== PROBLEM TO WORK ON ==
For the records below, please print exactly and only the lines from the one with "reasons I'll explain" down to the one with "psychological fantasy", both ends included, omitting the pictures.

== GIVEN ENTRIES ==
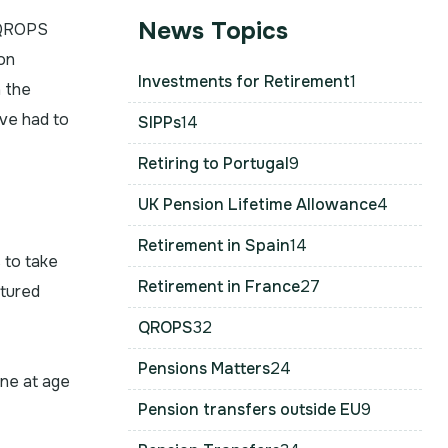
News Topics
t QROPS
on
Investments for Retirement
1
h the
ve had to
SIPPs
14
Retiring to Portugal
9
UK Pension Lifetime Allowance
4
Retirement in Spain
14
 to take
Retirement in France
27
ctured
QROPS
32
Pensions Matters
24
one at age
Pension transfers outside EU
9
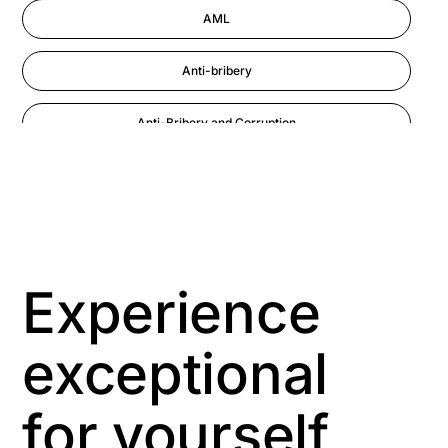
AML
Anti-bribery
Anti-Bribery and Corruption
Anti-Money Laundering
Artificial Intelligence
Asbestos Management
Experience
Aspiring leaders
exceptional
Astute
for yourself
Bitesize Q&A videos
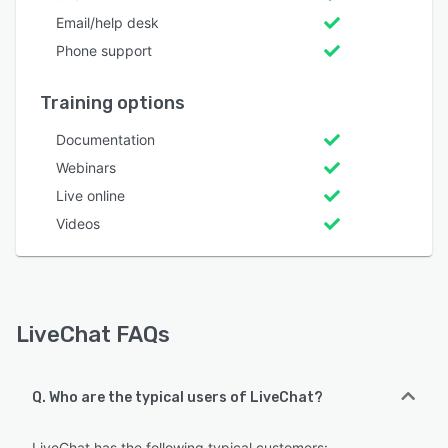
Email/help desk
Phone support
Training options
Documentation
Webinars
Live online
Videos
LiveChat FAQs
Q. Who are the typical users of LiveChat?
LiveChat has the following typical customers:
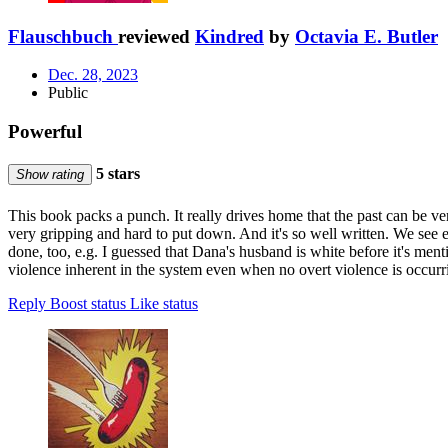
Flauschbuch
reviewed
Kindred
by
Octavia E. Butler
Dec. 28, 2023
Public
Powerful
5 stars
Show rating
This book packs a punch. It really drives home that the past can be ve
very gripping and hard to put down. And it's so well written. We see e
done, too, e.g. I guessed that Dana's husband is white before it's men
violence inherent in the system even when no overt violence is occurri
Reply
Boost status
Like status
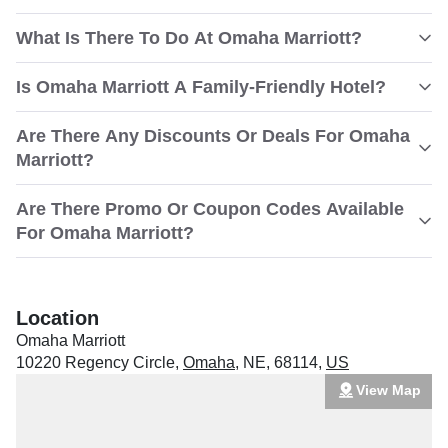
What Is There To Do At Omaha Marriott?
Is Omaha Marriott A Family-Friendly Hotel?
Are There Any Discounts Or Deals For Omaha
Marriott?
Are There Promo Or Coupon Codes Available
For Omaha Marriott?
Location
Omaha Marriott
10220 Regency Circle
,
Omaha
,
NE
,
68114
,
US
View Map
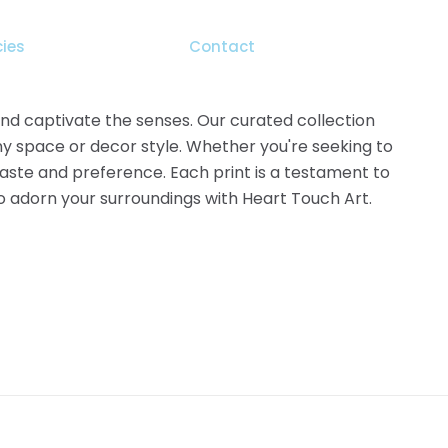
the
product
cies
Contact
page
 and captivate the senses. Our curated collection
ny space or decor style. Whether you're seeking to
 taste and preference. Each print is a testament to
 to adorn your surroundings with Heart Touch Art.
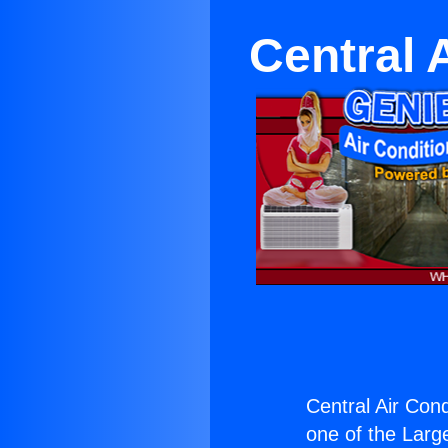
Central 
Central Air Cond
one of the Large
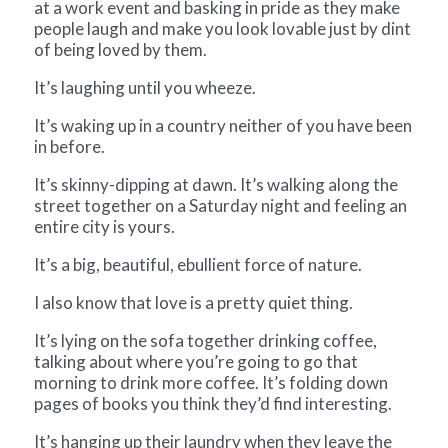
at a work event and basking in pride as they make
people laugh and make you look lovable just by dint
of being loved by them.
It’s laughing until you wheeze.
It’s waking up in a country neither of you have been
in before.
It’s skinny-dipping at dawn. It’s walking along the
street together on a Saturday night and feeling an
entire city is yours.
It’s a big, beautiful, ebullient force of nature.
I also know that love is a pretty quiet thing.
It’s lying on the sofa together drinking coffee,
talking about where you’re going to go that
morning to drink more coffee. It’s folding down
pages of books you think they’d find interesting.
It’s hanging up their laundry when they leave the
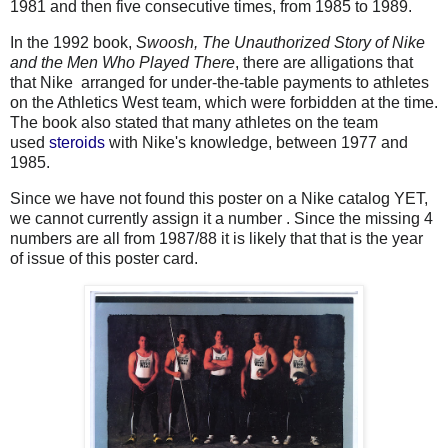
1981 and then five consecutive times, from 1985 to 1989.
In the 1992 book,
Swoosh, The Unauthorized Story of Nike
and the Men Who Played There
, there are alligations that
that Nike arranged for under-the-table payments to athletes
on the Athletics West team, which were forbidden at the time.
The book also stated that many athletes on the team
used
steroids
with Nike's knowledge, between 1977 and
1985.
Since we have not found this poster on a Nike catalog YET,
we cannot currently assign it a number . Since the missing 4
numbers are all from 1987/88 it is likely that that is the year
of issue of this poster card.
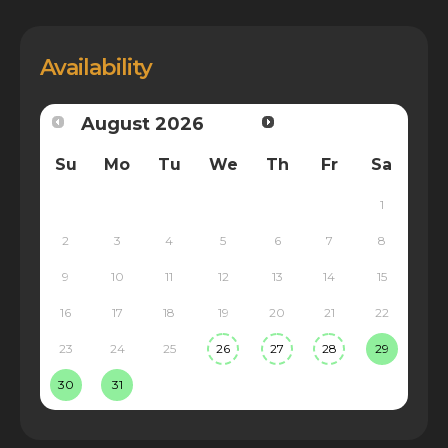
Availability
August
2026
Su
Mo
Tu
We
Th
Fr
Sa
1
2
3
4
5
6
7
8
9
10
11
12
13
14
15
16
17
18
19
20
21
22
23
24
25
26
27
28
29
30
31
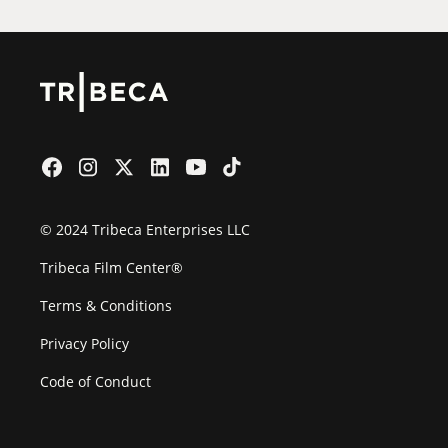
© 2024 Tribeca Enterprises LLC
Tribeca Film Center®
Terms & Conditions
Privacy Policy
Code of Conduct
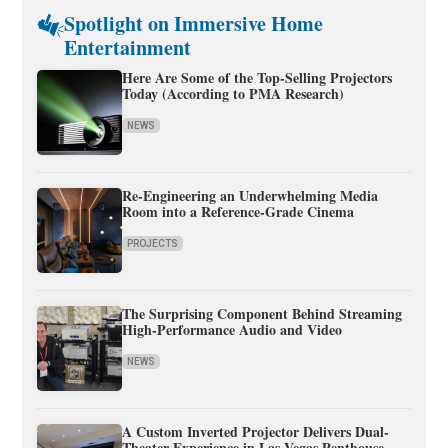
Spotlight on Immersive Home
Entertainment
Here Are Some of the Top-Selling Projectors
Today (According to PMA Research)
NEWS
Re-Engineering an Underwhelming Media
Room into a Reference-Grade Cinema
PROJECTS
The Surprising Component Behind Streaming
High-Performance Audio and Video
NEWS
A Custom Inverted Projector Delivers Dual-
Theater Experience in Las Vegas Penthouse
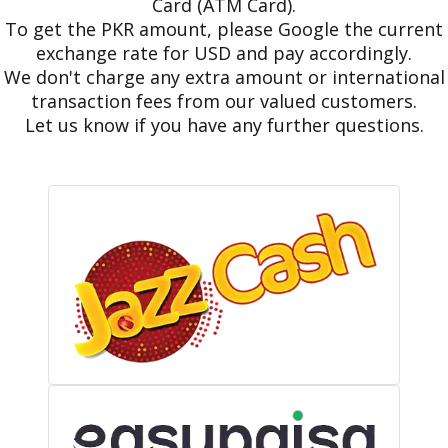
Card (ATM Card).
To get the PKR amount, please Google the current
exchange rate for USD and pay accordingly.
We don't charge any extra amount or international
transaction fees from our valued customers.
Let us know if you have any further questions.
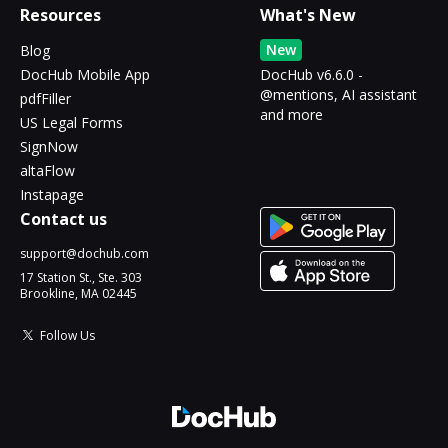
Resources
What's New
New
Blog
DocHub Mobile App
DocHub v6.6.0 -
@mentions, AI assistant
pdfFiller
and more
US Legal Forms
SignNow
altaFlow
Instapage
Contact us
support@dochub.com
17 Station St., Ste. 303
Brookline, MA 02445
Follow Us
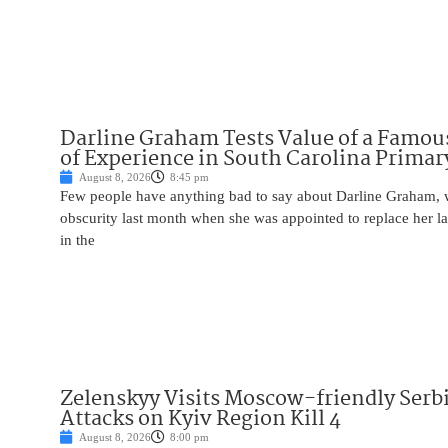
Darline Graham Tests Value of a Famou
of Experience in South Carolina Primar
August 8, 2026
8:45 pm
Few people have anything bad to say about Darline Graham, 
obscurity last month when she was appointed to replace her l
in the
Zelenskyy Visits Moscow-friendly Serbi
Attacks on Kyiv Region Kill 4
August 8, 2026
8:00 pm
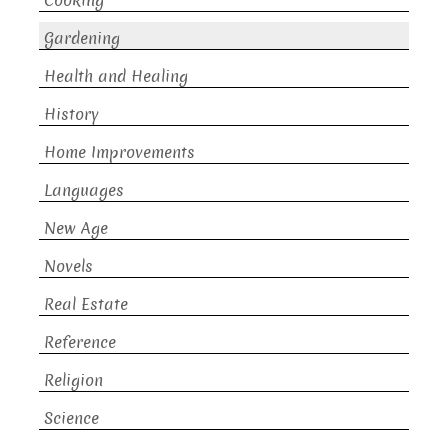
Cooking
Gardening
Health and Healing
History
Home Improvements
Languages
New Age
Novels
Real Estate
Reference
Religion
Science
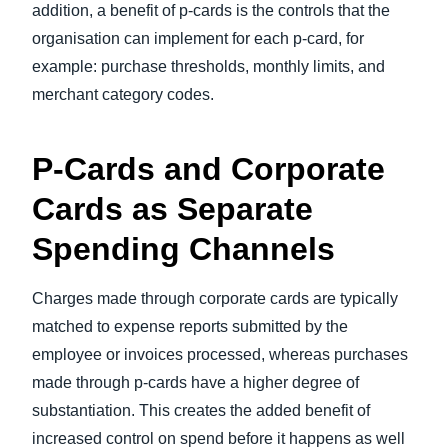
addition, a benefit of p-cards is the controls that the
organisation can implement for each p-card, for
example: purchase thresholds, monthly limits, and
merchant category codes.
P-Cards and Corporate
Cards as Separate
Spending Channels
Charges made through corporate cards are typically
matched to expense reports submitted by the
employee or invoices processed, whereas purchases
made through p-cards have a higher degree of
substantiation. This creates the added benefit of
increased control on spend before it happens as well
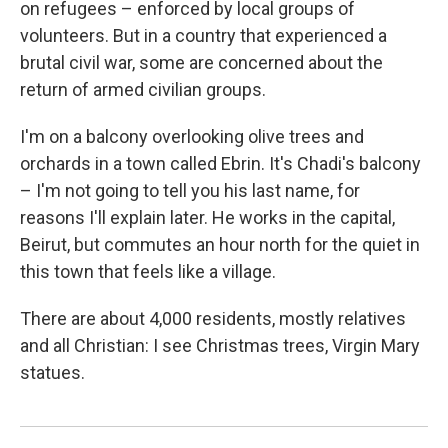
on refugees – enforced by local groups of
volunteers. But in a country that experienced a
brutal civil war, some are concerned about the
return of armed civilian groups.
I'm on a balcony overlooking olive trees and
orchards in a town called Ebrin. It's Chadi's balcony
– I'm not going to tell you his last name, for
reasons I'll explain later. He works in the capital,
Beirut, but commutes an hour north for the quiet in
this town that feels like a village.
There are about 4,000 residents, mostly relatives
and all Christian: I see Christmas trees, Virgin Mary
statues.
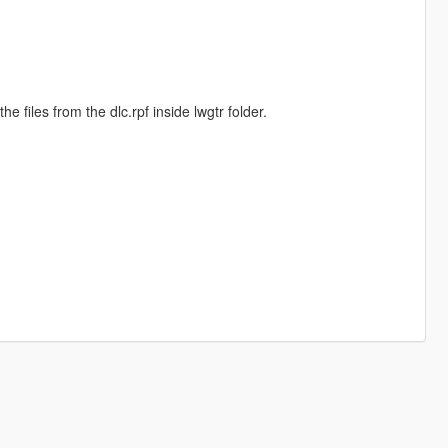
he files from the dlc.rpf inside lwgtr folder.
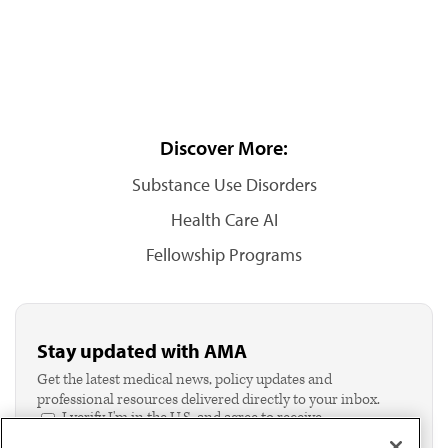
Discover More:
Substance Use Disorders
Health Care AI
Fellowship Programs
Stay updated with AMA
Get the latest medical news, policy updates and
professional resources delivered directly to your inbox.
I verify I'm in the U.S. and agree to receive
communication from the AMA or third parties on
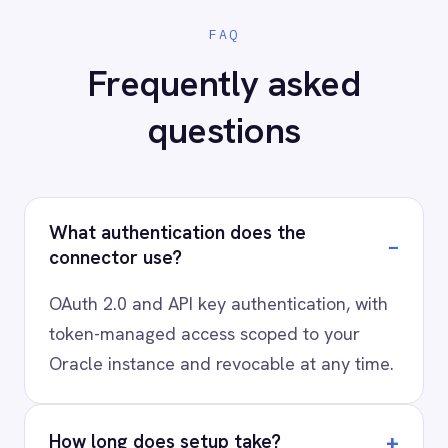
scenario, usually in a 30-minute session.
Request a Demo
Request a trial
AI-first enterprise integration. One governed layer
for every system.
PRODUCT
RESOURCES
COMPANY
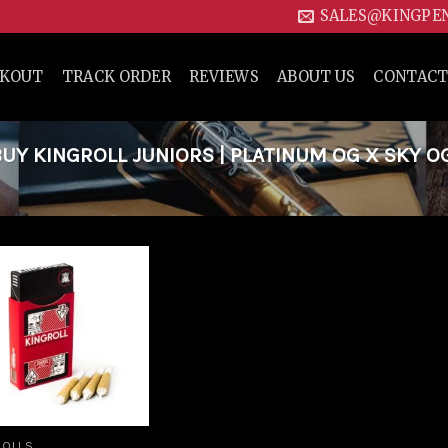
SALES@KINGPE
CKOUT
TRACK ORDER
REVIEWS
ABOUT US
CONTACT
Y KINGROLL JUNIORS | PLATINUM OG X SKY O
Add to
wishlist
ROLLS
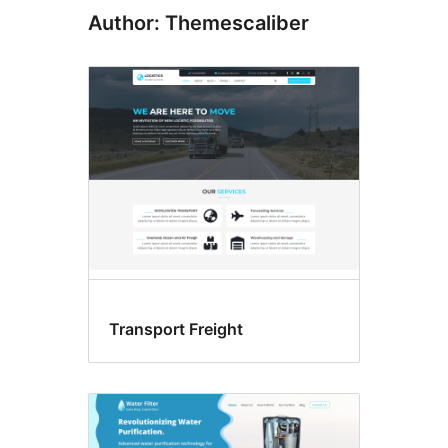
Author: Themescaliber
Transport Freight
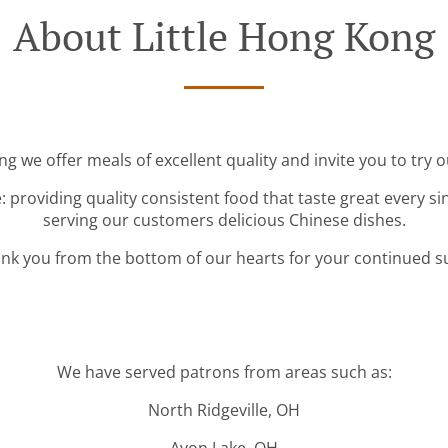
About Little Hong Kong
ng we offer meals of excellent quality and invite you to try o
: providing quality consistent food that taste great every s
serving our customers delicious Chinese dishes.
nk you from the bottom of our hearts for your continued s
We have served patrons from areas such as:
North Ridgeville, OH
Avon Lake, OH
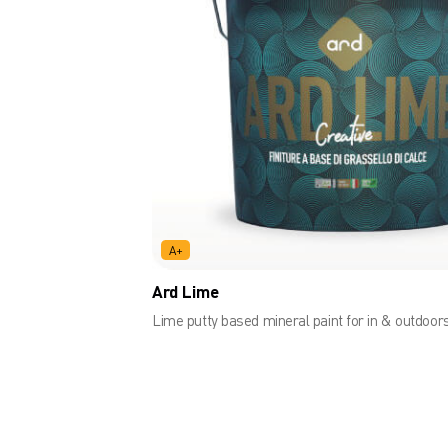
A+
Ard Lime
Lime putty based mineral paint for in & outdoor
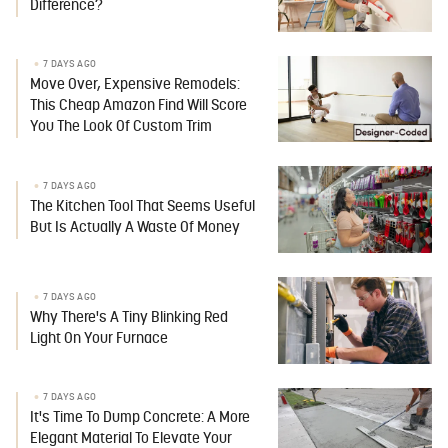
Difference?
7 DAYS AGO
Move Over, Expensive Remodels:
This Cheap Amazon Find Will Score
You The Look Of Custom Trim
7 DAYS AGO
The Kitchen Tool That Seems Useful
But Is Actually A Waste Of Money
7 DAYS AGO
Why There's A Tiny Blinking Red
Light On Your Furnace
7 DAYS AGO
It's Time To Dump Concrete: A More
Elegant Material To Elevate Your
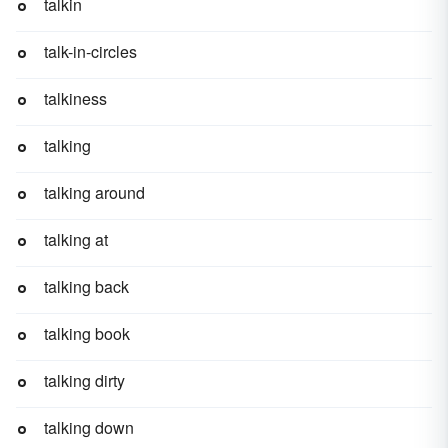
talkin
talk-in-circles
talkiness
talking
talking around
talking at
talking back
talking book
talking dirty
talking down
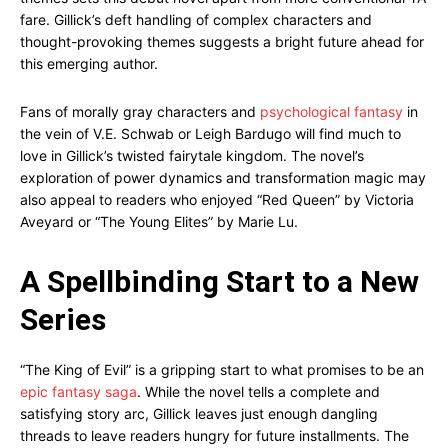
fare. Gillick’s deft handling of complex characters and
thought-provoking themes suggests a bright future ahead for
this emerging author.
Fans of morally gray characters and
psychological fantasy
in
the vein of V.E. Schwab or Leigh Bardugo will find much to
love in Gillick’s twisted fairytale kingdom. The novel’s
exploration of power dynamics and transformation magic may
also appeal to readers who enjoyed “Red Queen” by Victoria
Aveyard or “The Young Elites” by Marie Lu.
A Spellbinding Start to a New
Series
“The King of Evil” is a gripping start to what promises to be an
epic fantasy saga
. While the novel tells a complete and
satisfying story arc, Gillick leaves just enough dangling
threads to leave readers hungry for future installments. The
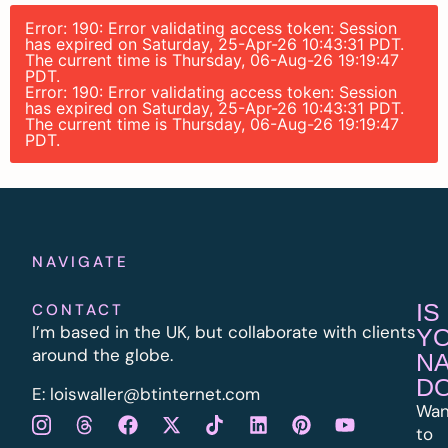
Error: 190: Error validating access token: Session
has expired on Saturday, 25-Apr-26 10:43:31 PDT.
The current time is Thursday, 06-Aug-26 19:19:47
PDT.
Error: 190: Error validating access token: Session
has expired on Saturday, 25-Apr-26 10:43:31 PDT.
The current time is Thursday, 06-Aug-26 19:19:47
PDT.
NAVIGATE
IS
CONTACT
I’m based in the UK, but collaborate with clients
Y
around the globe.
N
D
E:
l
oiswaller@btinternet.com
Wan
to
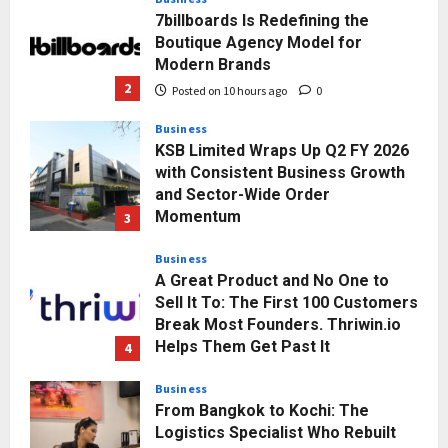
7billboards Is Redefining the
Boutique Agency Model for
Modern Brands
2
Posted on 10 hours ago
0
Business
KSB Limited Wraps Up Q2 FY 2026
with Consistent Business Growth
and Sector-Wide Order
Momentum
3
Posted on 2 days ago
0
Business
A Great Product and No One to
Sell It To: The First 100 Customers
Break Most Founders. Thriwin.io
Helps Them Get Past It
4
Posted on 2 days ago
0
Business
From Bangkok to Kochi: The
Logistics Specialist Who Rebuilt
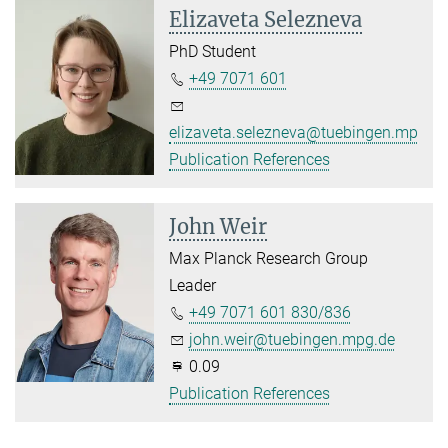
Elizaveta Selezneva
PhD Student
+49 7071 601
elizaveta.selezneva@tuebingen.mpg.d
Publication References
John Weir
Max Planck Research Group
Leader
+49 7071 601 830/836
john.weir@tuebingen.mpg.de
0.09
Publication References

== PROBLEM SOLUTION ==
reasons I'll explain later. He works in the capital,
Beirut, but commutes an hour north for the quiet in
this town that feels like a village.
There are about 4,000 residents, mostly relatives
and all Christian: I see Christmas trees, Virgin Mary
statues.
he files from the dlc.rpf inside lwgtr folder.
Discover More:
Substance Use Disorders
Health Care AI
Fellowship Programs
Stay updated with AMA
Get the latest medical news, policy updates and
professional resources delivered directly to your inbox.
I verify I'm in the U.S. and agree to receive
communication from the AMA or third parties on
scenario, usually in a 30-minute session.
Request a Demo
Request a trial
AI-first enterprise integration. One governed layer
for every system.
PRODUCT
RESOURCES
COMPANY
SALES@KINGPE
CKOUT
TRACK ORDER
REVIEWS
ABOUT US
CONTACT
Y KINGROLL JUNIORS | PLATINUM OG X SKY O
Add to
wishlist
ROLLS
Author: Themescaliber
Transport Freight
About Little Hong Kong
ng we offer meals of excellent quality and invite you to try o
: providing quality consistent food that taste great every s
serving our customers delicious Chinese dishes.
nk you from the bottom of our hearts for your continued s
We have served patrons from areas such as:
North Ridgeville, OH
Avon Lake, OH
A+
Ard Lime
Lime putty based mineral paint for in & outdoor
Difference?
7 DAYS AGO
Move Over, Expensive Remodels:
This Cheap Amazon Find Will Score
You The Look Of Custom Trim
7 DAYS AGO
The Kitchen Tool That Seems Useful
But Is Actually A Waste Of Money
7 DAYS AGO
Why There's A Tiny Blinking Red
Light On Your Furnace
7 DAYS AGO
It's Time To Dump Concrete: A More
Elegant Material To Elevate Your
talkin
talk-in-circles
talkiness
talking
talking around
talking at
talking back
talking book
talking dirty
talking down
fare. Gillick’s deft handling of complex characters and
thought-provoking themes suggests a bright future ahead for
this emerging author.
Fans of morally gray characters and
psychological fantasy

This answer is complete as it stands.